** QUESTIONS **
**1)** In the cyclone passage, which part of a cyclone is called the deadliest?
**2)** Please list every distance or height measurement that appears in the cyclone passage.

** READING PASSAGE **

-------

Cyclones are large scale air mass that rotates around a strong center of low atmospheric pressure.  They form over warm tropical waters. The inward spiraling winds can extend hundreds of kilometers from the eye of the storm. Cyclones are also known as hurricanes or typhoons, depending on where they originate in the world. Tropical cyclones are the most powerful weather events on Earth.

Why are cyclones deadly?

Cyclones, which suck up vast quantities of water, often produce torrential rains and flooding resulting in a major loss of life and property damage. Besides this, tropical cyclones can unleash catastrophic storm surges, which is tsunami-like flooding, when they make landfall. The storm surges are the deadliest part of a cyclone and are only partially affected by wind speeds.

What are storm surges?

Storm surges refer to rising seas whipped up by a storm. They create a wall of water that is several metres higher than the normal tide level. The large swells of water can move faster than the cyclone and are sometimes spotted up to 1,000 km ahead of a major storm. The surges can also extend to dozens of kms inland, similar to a tsunami. Storm surges up to 16 feet tall are likely to hit the low-lying areas of West Bengal after Amphan makes its landfall, according to IMD.

-------

** PROVIDED DATA **
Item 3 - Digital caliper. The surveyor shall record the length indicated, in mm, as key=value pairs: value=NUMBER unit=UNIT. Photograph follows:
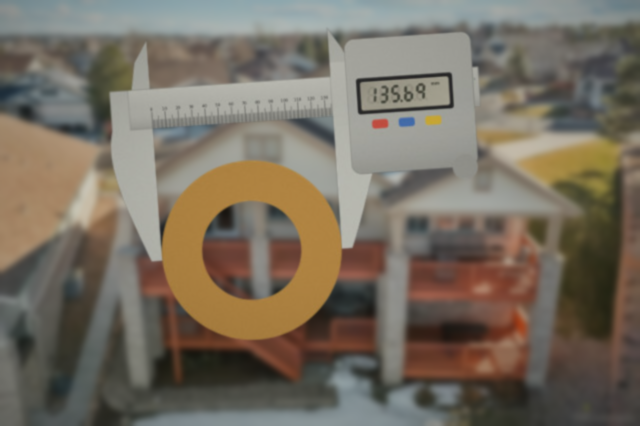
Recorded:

-------

** TASK RESULTS **
**1)** The storm surges.

**2)**
- Hundreds of kilometers (how far the inward spiraling winds can extend from the eye)
- Several metres (how much higher than normal tide the wall of water is)
- Up to 1,000 km (how far ahead of a major storm swells are sometimes spotted)
- Dozens of kms (how far inland surges can extend)
- Up to 16 feet (how tall the surges expected in low-lying West Bengal are)